Aujourd'hui, il prend la parole publiquement (mais de manière anonyme). À ses côtés, son avocat, Philippe Soussi, pousse un coup de colère.
"Je suis révolté et consterné"
"L’enquête de police a démontré que de telles infractions n’existaient absolument pas", indique Philippe Soussi. L'avocat s'insurge notamment contre la direction diocésaine de l'enseignement catholique qui a licencié "publiquement" son client et "décrét[é], toute seule, que les faits étaient 'établis' (sic)".

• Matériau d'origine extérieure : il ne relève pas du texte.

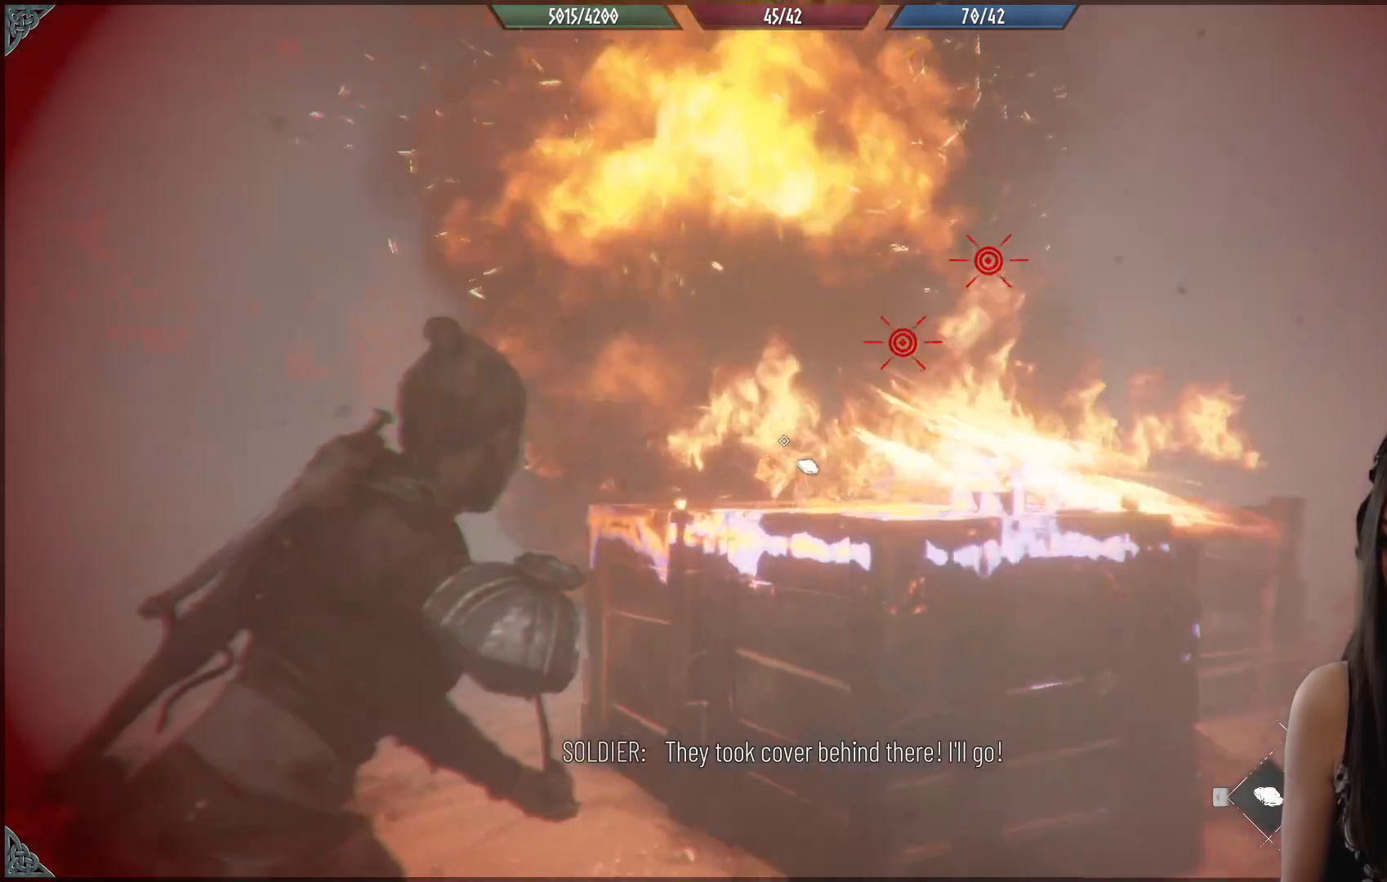
{"buttons": ["R2"], "left_stick": "center", "right_stick": "center", "events": [[33, "R2", "down"], [283, "right_stick", "up-right"], [400, "left_stick", "center"], [450, "right_stick", "center"]]}
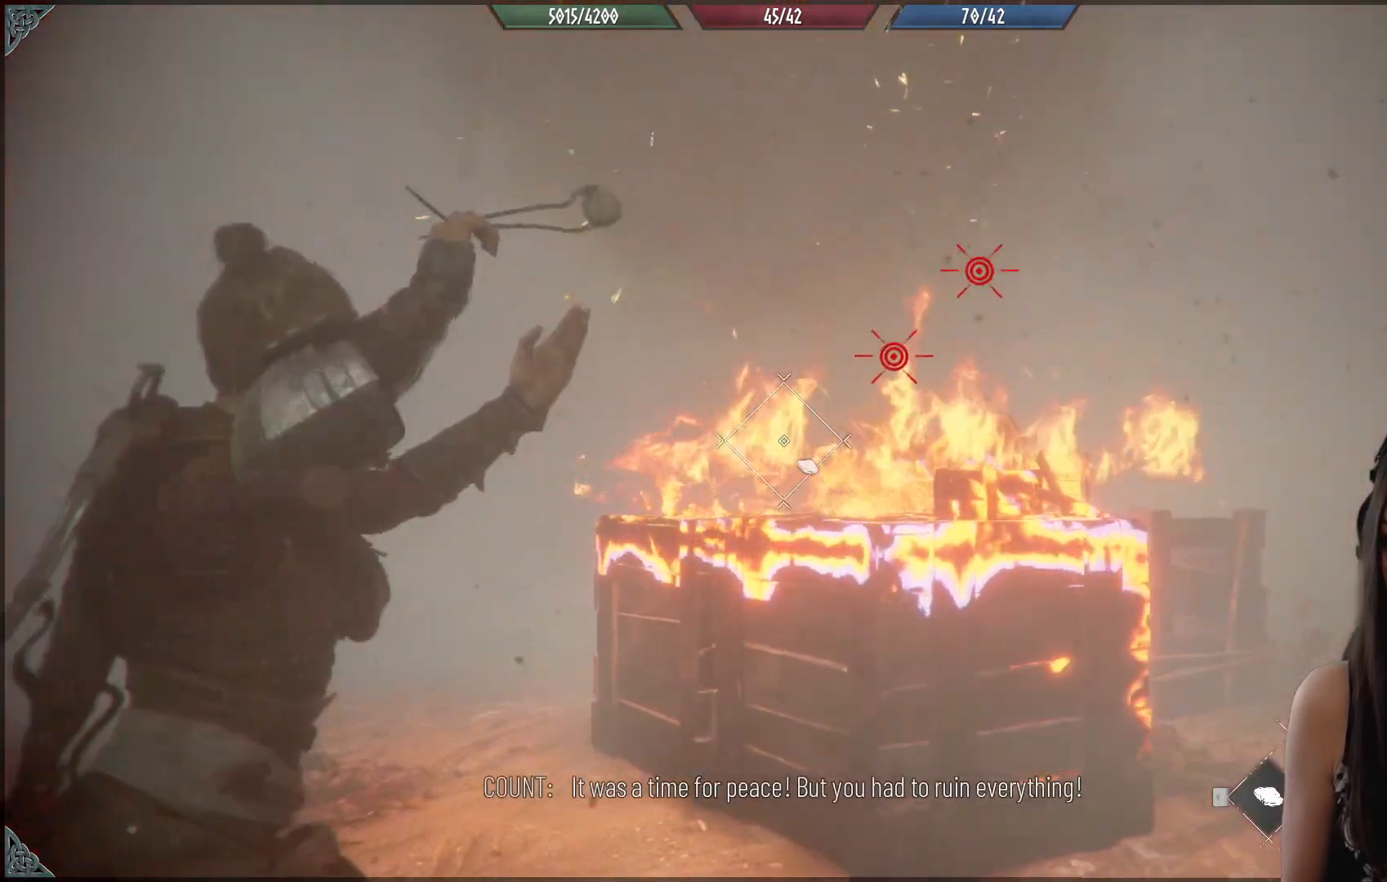
{"buttons": ["R2"], "left_stick": "center", "right_stick": "right", "events": [[450, "right_stick", "right"]]}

Le Parquet a su faire preuve de discernement dans une affaire difficile, je veux le souligner, là où, et je veux le souligner aussi pour le dénoncer, la direction diocésaine de l'enseignement catholique et l'employeur du chef d’établissement (l'OGEC) n'en ont eu aucun et, bien pire, ont fait preuve d’une inhumanité absolue.
Philippe Soussi, avocat
"Je suis révolté et consterné qu’on ait pu donner le moindre crédit à une lettre anonyme, procédé lâche et abject", poursuit le conseil, "alors que l’enquête révèlera qu’elle ne contenait aucun élément de vérité". Philippe Soussi oppose aux "quelques rares témoignages contradictoires, lacunaires et totalement fantaisistes" d'"innombrables témoignages en faveur du chef d’établissement, qu’il s’agisse des enseignants, des parents ou des élèves".
Je suis révolté parce que rien ne justifiait que ce chef d’établissement soit lynché sur la place publique comme il l’a été après une vie entière dévouée à l’enseignement.
Philippe Soussi, avocat
Aujourd'hui encore, l'ancien chef d'établissement de 58 ans reste profondément marqué par cette affaire.

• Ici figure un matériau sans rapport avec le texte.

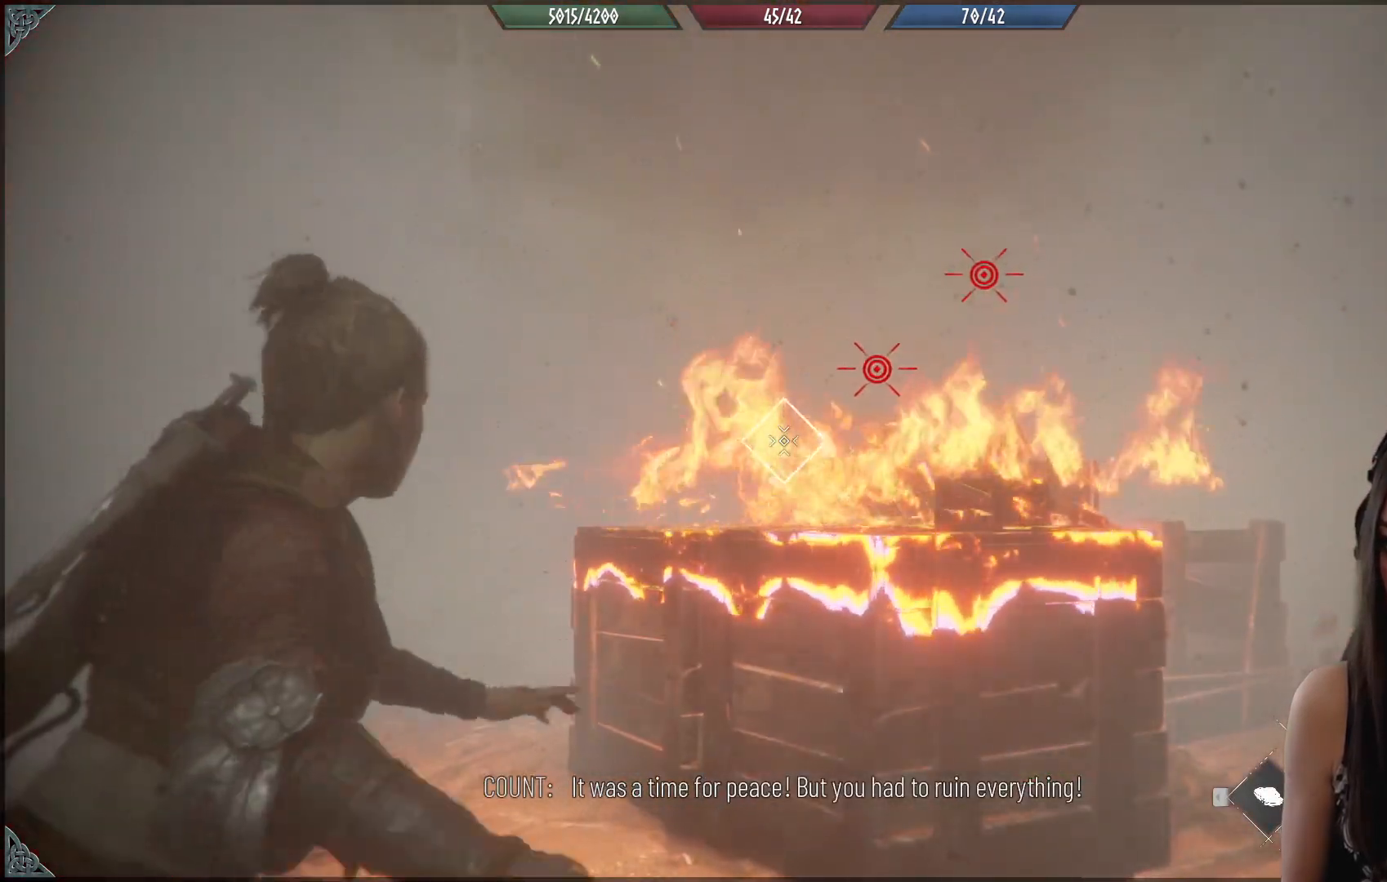
{"buttons": ["R2"], "left_stick": "center", "right_stick": "down-right", "events": [[200, "right_stick", "center"], [433, "right_stick", "down-right"]]}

Il a accepté de témoigner de ce qu'il a vécu au micro de France 3 Côte d'Azur. Propos recueillis par Magali Roubaud-Soutrelle.
Comment allez-vous aujourd'hui ?
Cela fait huit mois que je ressens une grande solitude. un anéantissement, une sidération. Cette situation m'est tombée dessus un peu comme un immeuble de 20 étages. Jamais je n'aurai imaginé être au centre de telles accusations qui sont, pour moi, grossières, éhontées et vont à l'encontre de mes principes.

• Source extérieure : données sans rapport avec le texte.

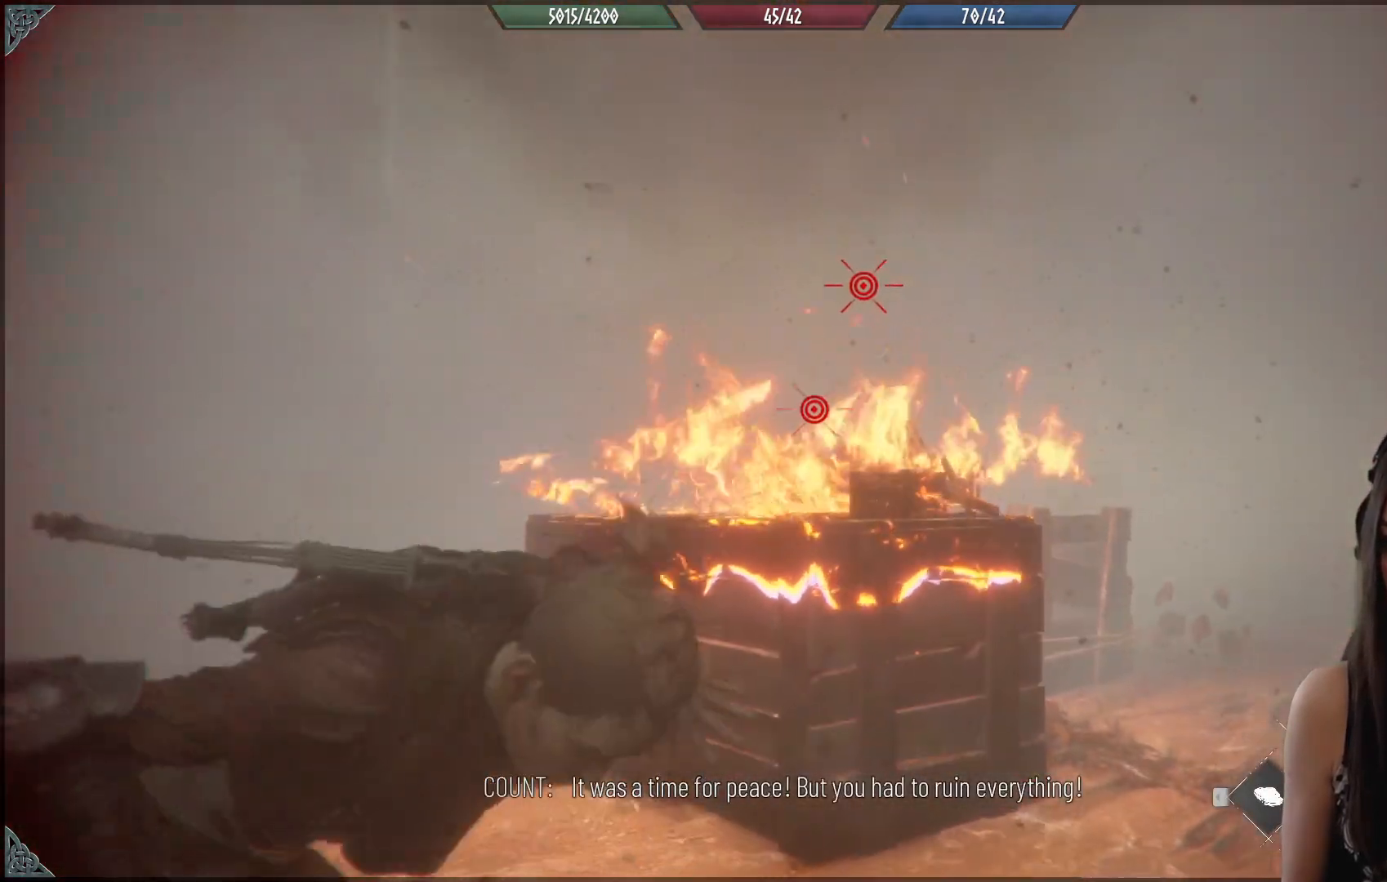
{"buttons": ["R2"], "left_stick": "center", "right_stick": "center", "events": [[33, "right_stick", "center"], [100, "R2", "up"], [400, "R2", "down"]]}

Je tiens à dire que j'ai vécu, malgré cela, d'excellentes années à Sasserno avec une super équipe enseignante. Les parents d'élèves, les élèves... tout était harmonieux. On travaillait dans la bonne humeur, même s'il y avait de temps en temps des frictions, ce qui est normal dans la vie.
Quand avez-vous compris ce que l'on vous reprochait de manière anonyme ?
Je n'ai pas eu accès au dossier avant le mois de mai. Il m'a donc fallu expliquer à mes proches que "on" m'accusait, mais sans savoir qui était ce "on", ni ce que l'on me reprochait. J'ai dû attendre la convocation en audition libre devant la police pour qu'enfin je sache ce qu'il en était.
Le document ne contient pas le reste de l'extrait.